- Born: 29 June 1975 (age 51) Damascus, Syria
- Education: Concordia University
- Occupation: Businessman
- Known for: Co-owner, MindGeek
- Title: CEO, MindGeek
- Spouse: NicolesManos

= Feras Antoon =

Canadian businessman

Feras Antoon (فراس انطون; born 29 June 1975) is a Syrian-Canadian-French pornographer, and the co-founder of Mindgeek, the world's largest pornography company, which runs sites including Pornhub and RedTube. He created his first porn website in the early 2000s before co-founding Brazzers, which specialized in the MILF segment of porn distribution. He and David Tassillo later bought Manwin (MindGeek, Aylo) from Fabian Thylmann.

==Early life==
Feras Antoon was born on 29 June 1975 in the city of Damascus, Syria, before immigrating to Canada. A resident of Montreal, he graduated with an engineering degree from Montreal's Concordia University.

==Career==
In the early 2000s, with four other recent Concordia engineering graduates, he created his first porn website for Mansef Productions. The company was run by Stéphane Manos, and Antoon would become his brother-in-law.

Their first porn company, Brazzers, was set up in about 2005 by Ouissam Youssef, Matt Keezer, Stephane Manos, and Feras Antoon with the company name being an allusion/homage to their mainly Middle Eastern origins, and their pronunciation of "Brothers". Brazzers focused on the sexualization of MILFs. According to Antoon, "At first, they focused on busty women, because the big tits niche was so cheap. They realized that the MILF niche – the older-women niche – is even bigger. And they became masters of the big-tit-MILF niche". Further expansion led to sites including YouPorn, before all the businesses were sold to German businessman Fabian Thylmann for an estimated $140 million.

In January 2011, commenting on paid and free ("tube") porn sites, Antoon said, "I personally have one or two memberships, and I still go to the tubes. I get my appetizer on the tubes, my main course on one of the sites."

Following his extradition from Belgium to Germany in 2012, on charges of tax evasion, Fabian Thylmann, the owner of Manwin (which changed its name to MindGeek in 2013 and Aylo in 2023) sold the company to its two senior managers, Antoon and COO David Tassillo, for a reported €73 million.
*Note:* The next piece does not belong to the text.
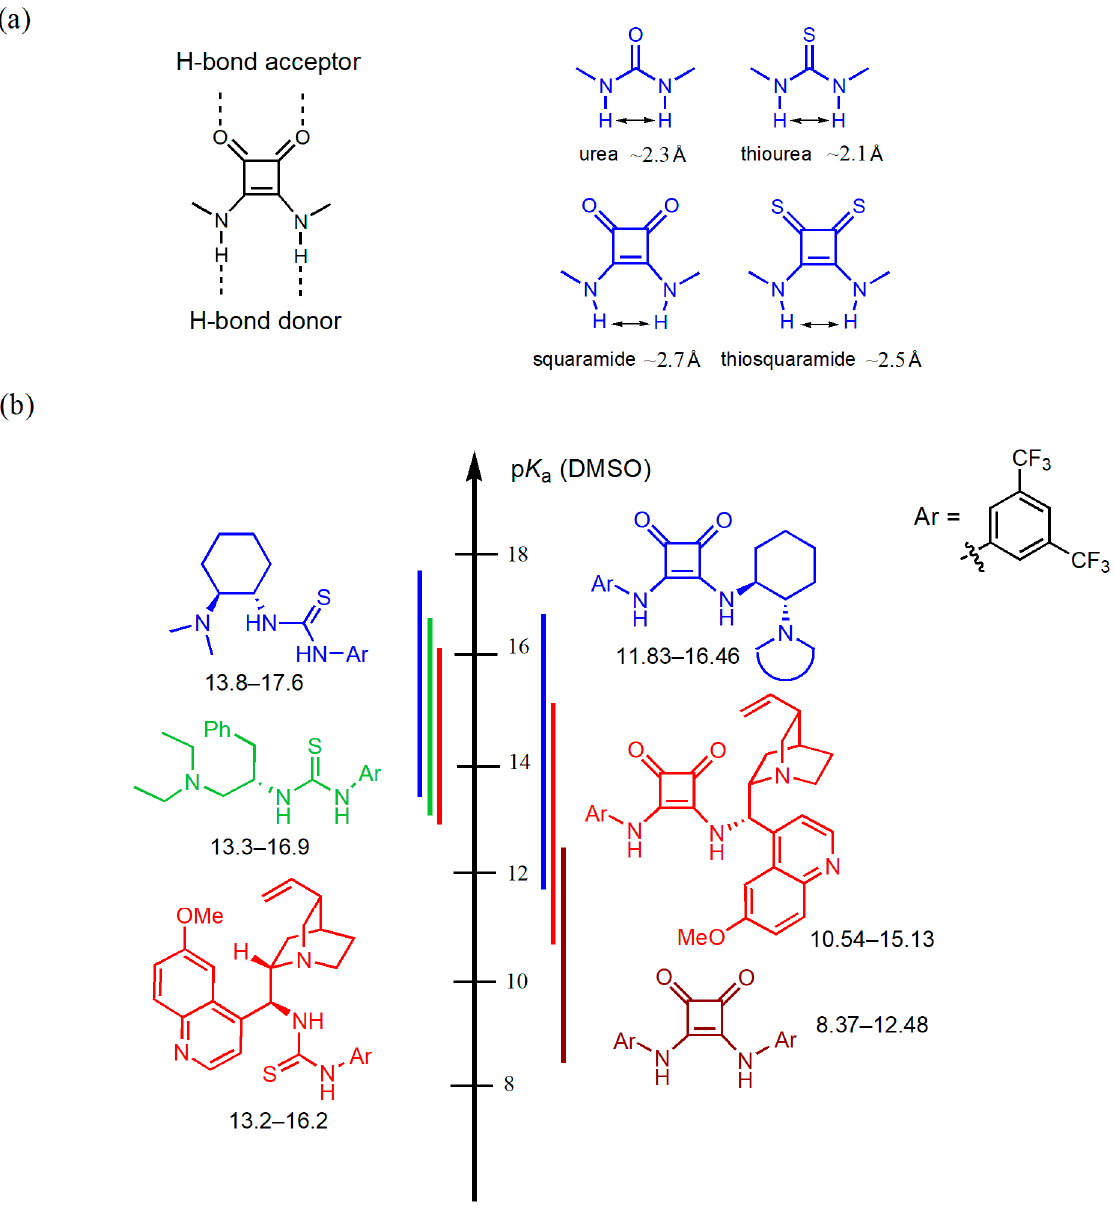
Figure 1. ( a ) Duality in hydrogen bonding in squaramides and H-bond spacing distances in H-bond donor catalysts and ( b ) the p K a value acidity scales of typical thiourea and squaramide-based catalysts [7,8].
Antoon was the CEO of Mindgeek, which in 2014 was described as a "porn monopoly". He resigned as CEO in 2022, but retained his shares in the company until its sale to Ethical Capital Partners.

By 2016, the Autorité des marchés financiers (AMF) in Montreal had executed search warrants and obtained cease-trade orders for 13 people, with allegations of insider trading including Antoon.

==Personal life==
Antoon lives in Montreal, Canada. He is married to Nicole Manos, a Canadian of Greek descent. The couple have two sons. Nicole is the daughter of George Manos and Louise Laberge Manos (1952–2017). His brother Mark Antoon was a vice-president of Mindgeek. Antoon's mansion under construction in Ahuntsic-Cartierville burnt down in a suspected arson on 26 April 2021 after it was listed for $19.5 million. Ten months later, he made unsubstantiated claims that someone incited by "extremist religious groups" from the "darkest corners of the internet" was responsible for the destruction.